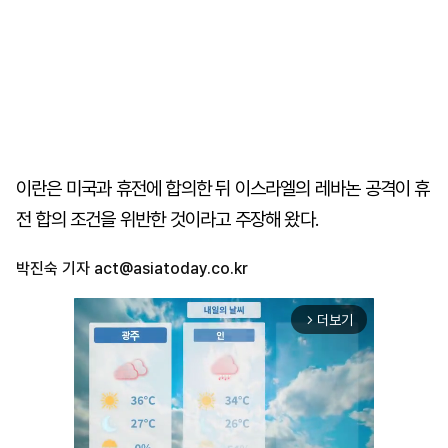
이란은 미국과 휴전에 합의한 뒤 이스라엘의 레바논 공격이 휴
전 합의 조건을 위반한 것이라고 주장해 왔다.
박진숙 기자
act@asiatoday.co.kr
더보기
arrow_forward_ios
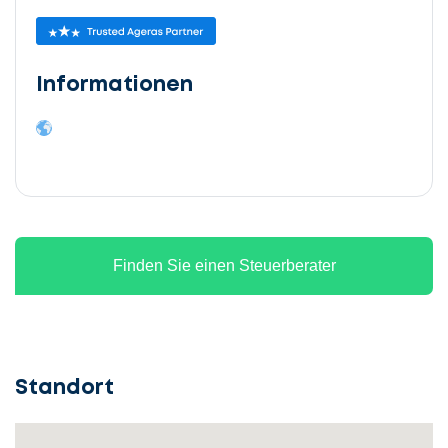
Informationen
Finden Sie einen Steuerberater
Standort
Lassen
Sie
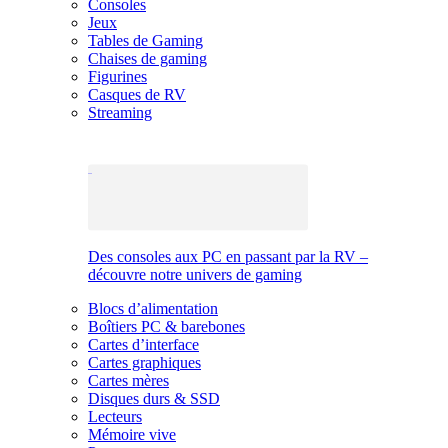
Consoles
Jeux
Tables de Gaming
Chaises de gaming
Figurines
Casques de RV
Streaming
Des consoles aux PC en passant par la RV –
découvre notre univers de gaming
Blocs d’alimentation
Boîtiers PC & barebones
Cartes d’interface
Cartes graphiques
Cartes mères
Disques durs & SSD
Lecteurs
Mémoire vive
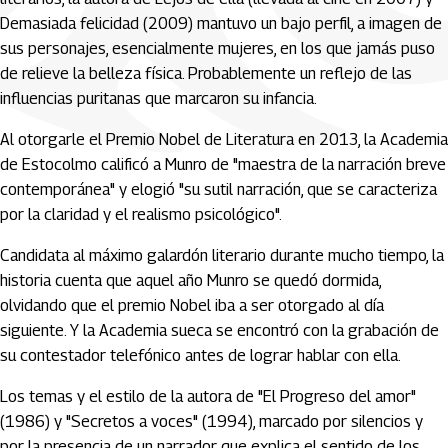
Demasiada felicidad (2009) mantuvo un bajo perfil, a imagen de
sus personajes, esencialmente mujeres, en los que jamás puso
de relieve la belleza física. Probablemente un reflejo de las
influencias puritanas que marcaron su infancia.
Al otorgarle el Premio Nobel de Literatura en 2013, la Academia
de Estocolmo calificó a Munro de "maestra de la narración breve
contemporánea" y elogió "su sutil narración, que se caracteriza
por la claridad y el realismo psicológico".
Candidata al máximo galardón literario durante mucho tiempo, la
historia cuenta que aquel año Munro se quedó dormida,
olvidando que el premio Nobel iba a ser otorgado al día
siguiente. Y la Academia sueca se encontró con la grabación de
su contestador telefónico antes de lograr hablar con ella.
Los temas y el estilo de la autora de "El Progreso del amor"
(1986) y "Secretos a voces" (1994), marcado por silencios y
por la presencia de un narrador que explica el sentido de los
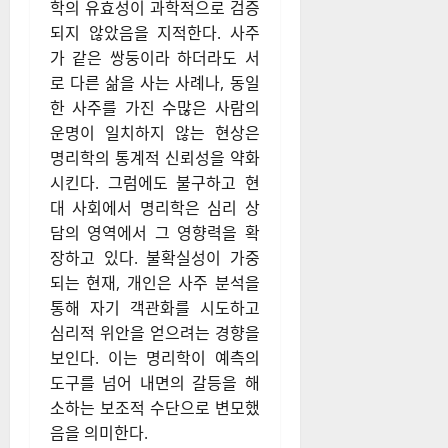
학의 유효성이 과학적으로 검증
되지 않았음을 지적한다. 사주
가 같은 쌍둥이라 하더라도 서
로 다른 삶을 사는 사례나, 동일
한 사주를 가진 수많은 사람의
운명이 일치하지 않는 현상은
명리학의 통계적 신뢰성을 약화
시킨다. 그럼에도 불구하고 현
대 사회에서 명리학은 심리 상
담의 영역에서 그 영향력을 확
장하고 있다. 불확실성이 가중
되는 현재, 개인은 사주 분석을
통해 자기 객관화를 시도하고
심리적 위안을 얻으려는 경향을
보인다. 이는 명리학이 예측의
도구를 넘어 내면의 갈등을 해
소하는 보조적 수단으로 변모했
음을 의미한다.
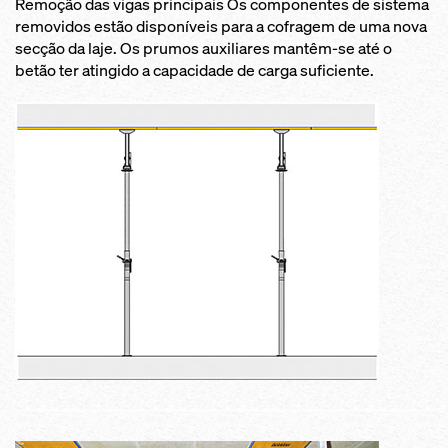
Remoção das vigas principais Os componentes de sistema
removidos estão disponíveis para a cofragem de uma nova
secção da laje. Os prumos auxiliares mantêm-se até o
betão ter atingido a capacidade de carga suficiente.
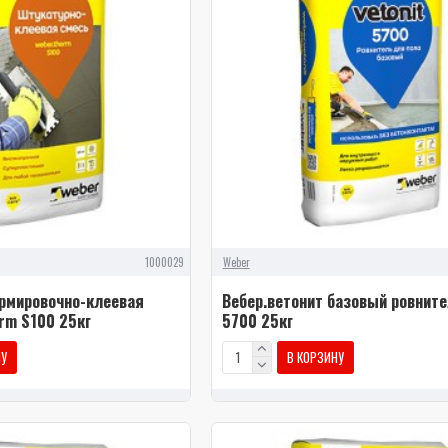
1000029
Weber
армировочно-клеевая
Вебер.ветонит базовый ровните
rm S100 25кг
5700 25кг
НУ
В КОРЗИНУ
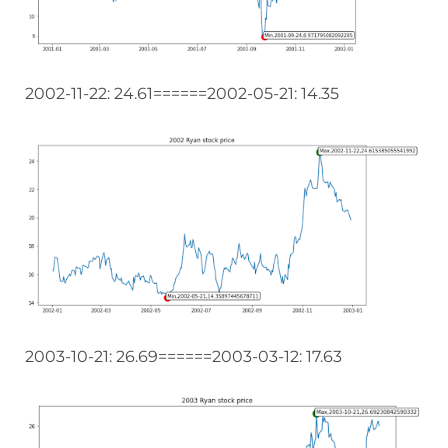
2002-11-22: 24.61======2002-05-21: 14.35
2003-10-21: 26.69======2003-03-12: 17.63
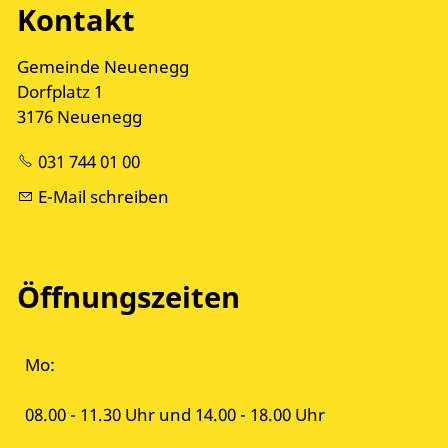
Kontakt
Gemeinde Neuenegg
Dorfplatz 1
3176 Neuenegg
031 744 01 00
E-Mail schreiben
Öffnungszeiten
Mo:
08.00 - 11.30 Uhr und 14.00 - 18.00 Uhr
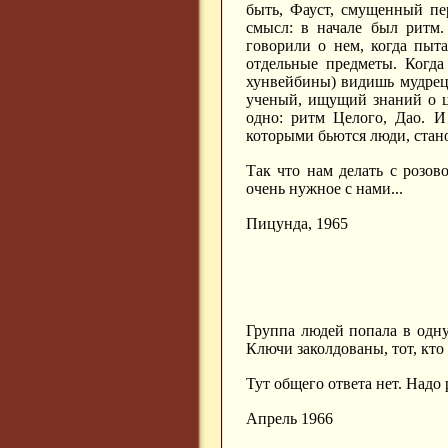
быть, Фауст, смущенный пе
смысл: в начале был ритм
говорили о нем, когда пыт
отдельные предметы. Когда
хунвейбины) видишь мудреца
ученый, ищущий знаний о ца
одно: ритм Целого, Дао. И
которыми бьются люди, станов
Так что нам делать с розов
очень нужное с нами...
Пицунда, 1965
Группа людей попала в одну 
Ключи заколдованы, тот, кто 
Тут общего ответа нет. Надо
Апрель 1966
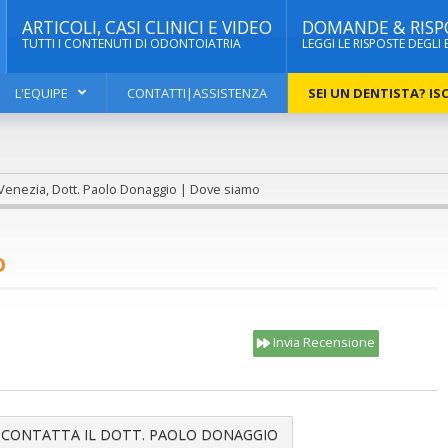
ARTICOLI, CASI CLINICI E VIDEO
DOMANDE & RISP
TUTTI I CONTENUTI DI ODONTOIATRIA
LEGGI LE RISPOSTE DEGLI 
L'EQUIPE
CONTATTI|ASSISTENZA
SEI UN DENTISTA? ISC
Venezia, Dott. Paolo Donaggio | Dove siamo
O
Invia Recensione
CONTATTA IL DOTT. PAOLO DONAGGIO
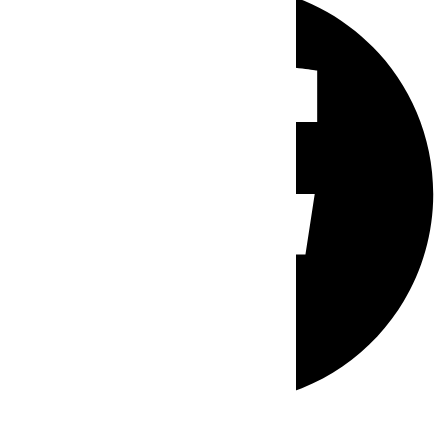
Whatsapp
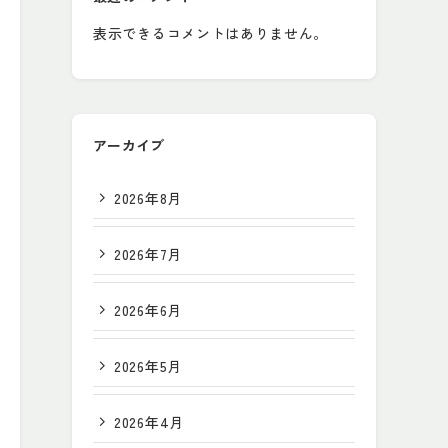
表示できるコメントはありません。
アーカイブ
2026年8月
2026年7月
2026年6月
2026年5月
2026年4月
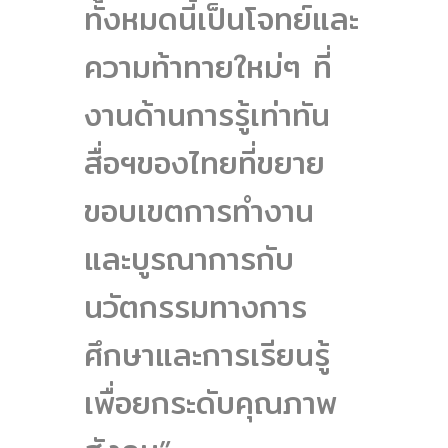
ทั้งหมดนี้เป็นโจทย์และ
ความท้าทายใหม่ๆ ที่
งานด้านการรู้เท่าทัน
สื่อฯของไทยที่ขยาย
ขอบเขตการทำงาน
และบูรณาการกับ
นวัตกรรมทางการ
ศึกษาและการเรียนรู้
เพื่อยกระดับคุณภาพ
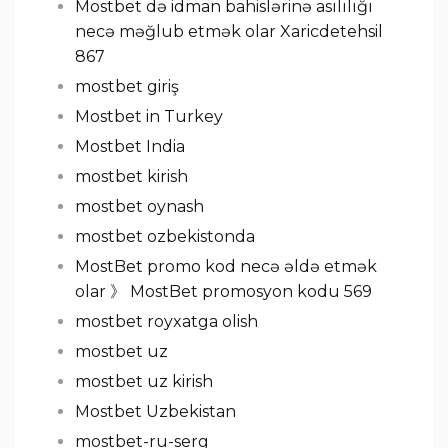
Mostbet də idman bahislərinə asılılığı
necə məğlub etmək olar Xaricdetehsil
867
mostbet giriş
Mostbet in Turkey
Mostbet India
mostbet kirish
mostbet oynash
mostbet ozbekistonda
MostBet promo kod necə əldə etmək
olar 》 MostBet promosyon kodu 569
mostbet royxatga olish
mostbet uz
mostbet uz kirish
Mostbet Uzbekistan
mostbet-ru-serg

* TASK TO CARRY OUT:
Without carrying over any picture, retype the records above word for word.

* RESULT:
이란은 미국과 휴전에 합의한 뒤 이스라엘의 레바논 공격이 휴
전 합의 조건을 위반한 것이라고 주장해 왔다.
박진숙 기자
act@asiatoday.co.kr
더보기
arrow_forward_ios
Informationen
Finden Sie einen Steuerberater
Standort
Lassen
Sie
Consoles
Jeux
Tables de Gaming
Chaises de gaming
Figurines
Casques de RV
Streaming
Des consoles aux PC en passant par la RV –
découvre notre univers de gaming
Blocs d’alimentation
Boîtiers PC & barebones
Cartes d’interface
Cartes graphiques
Cartes mères
Disques durs & SSD
Lecteurs
Mémoire vive
Demasiada felicidad (2009) mantuvo un bajo perfil, a imagen de
sus personajes, esencialmente mujeres, en los que jamás puso
de relieve la belleza física. Probablemente un reflejo de las
influencias puritanas que marcaron su infancia.
Al otorgarle el Premio Nobel de Literatura en 2013, la Academia
de Estocolmo calificó a Munro de "maestra de la narración breve
contemporánea" y elogió "su sutil narración, que se caracteriza
por la claridad y el realismo psicológico".
Candidata al máximo galardón literario durante mucho tiempo, la
historia cuenta que aquel año Munro se quedó dormida,
olvidando que el premio Nobel iba a ser otorgado al día
siguiente. Y la Academia sueca se encontró con la grabación de
su contestador telefónico antes de lograr hablar con ella.
Los temas y el estilo de la autora de "El Progreso del amor"
(1986) y "Secretos a voces" (1994), marcado por silencios y
por la presencia de un narrador que explica el sentido de los
학의 유효성이 과학적으로 검증
되지 않았음을 지적한다. 사주
가 같은 쌍둥이라 하더라도 서
로 다른 삶을 사는 사례나, 동일
한 사주를 가진 수많은 사람의
운명이 일치하지 않는 현상은
명리학의 통계적 신뢰성을 약화
시킨다. 그럼에도 불구하고 현
대 사회에서 명리학은 심리 상
담의 영역에서 그 영향력을 확
장하고 있다. 불확실성이 가중
되는 현재, 개인은 사주 분석을
통해 자기 객관화를 시도하고
심리적 위안을 얻으려는 경향을
보인다. 이는 명리학이 예측의
도구를 넘어 내면의 갈등을 해
소하는 보조적 수단으로 변모했
음을 의미한다.
Remoção das vigas principais Os componentes de sistema
removidos estão disponíveis para a cofragem de uma nova
secção da laje. Os prumos auxiliares mantêm-se até o
betão ter atingido a capacidade de carga suficiente.
1000029
Weber
армировочно-клеевая
Вебер.ветонит базовый ровните
rm S100 25кг
5700 25кг
НУ
В КОРЗИНУ
2002-11-22: 24.61======2002-05-21: 14.35
2003-10-21: 26.69======2003-03-12: 17.63
Kontakt
Gemeinde Neuenegg
Dorfplatz 1
3176 Neuenegg
031 744 01 00
E-Mail schreiben
Öffnungszeiten
Mo:
08.00 - 11.30 Uhr und 14.00 - 18.00 Uhr
быть, Фауст, смущенный пе
смысл: в начале был ритм
говорили о нем, когда пыт
отдельные предметы. Когда
хунвейбины) видишь мудреца
ученый, ищущий знаний о ца
одно: ритм Целого, Дао. И
которыми бьются люди, станов
Так что нам делать с розов
очень нужное с нами...
Пицунда, 1965
Группа людей попала в одну 
Ключи заколдованы, тот, кто 
Тут общего ответа нет. Надо
Апрель 1966
ARTICOLI, CASI CLINICI E VIDEO
DOMANDE & RISP
TUTTI I CONTENUTI DI ODONTOIATRIA
LEGGI LE RISPOSTE DEGLI 
L'EQUIPE
CONTATTI|ASSISTENZA
SEI UN DENTISTA? ISC
Venezia, Dott. Paolo Donaggio | Dove siamo
O
Invia Recensione
CONTATTA IL DOTT. PAOLO DONAGGIO
Whatsapp
表示できるコメントはありません。
アーカイブ
2026年8月
2026年7月
2026年6月
2026年5月
2026年4月
ทั้งหมดนี้เป็นโจทย์และ
ความท้าทายใหม่ๆ ที่
งานด้านการรู้เท่าทัน
สื่อฯของไทยที่ขยาย
ขอบเขตการทำงาน
และบูรณาการกับ
นวัตกรรมทางการ
ศึกษาและการเรียนรู้
เพื่อยกระดับคุณภาพ
Mostbet də idman bahislərinə asılılığı
necə məğlub etmək olar Xaricdetehsil
867
mostbet giriş
Mostbet in Turkey
Mostbet India
mostbet kirish
mostbet oynash
mostbet ozbekistonda
MostBet promo kod necə əldə etmək
olar 》 MostBet promosyon kodu 569
mostbet royxatga olish
mostbet uz
mostbet uz kirish
Mostbet Uzbekistan
mostbet-ru-serg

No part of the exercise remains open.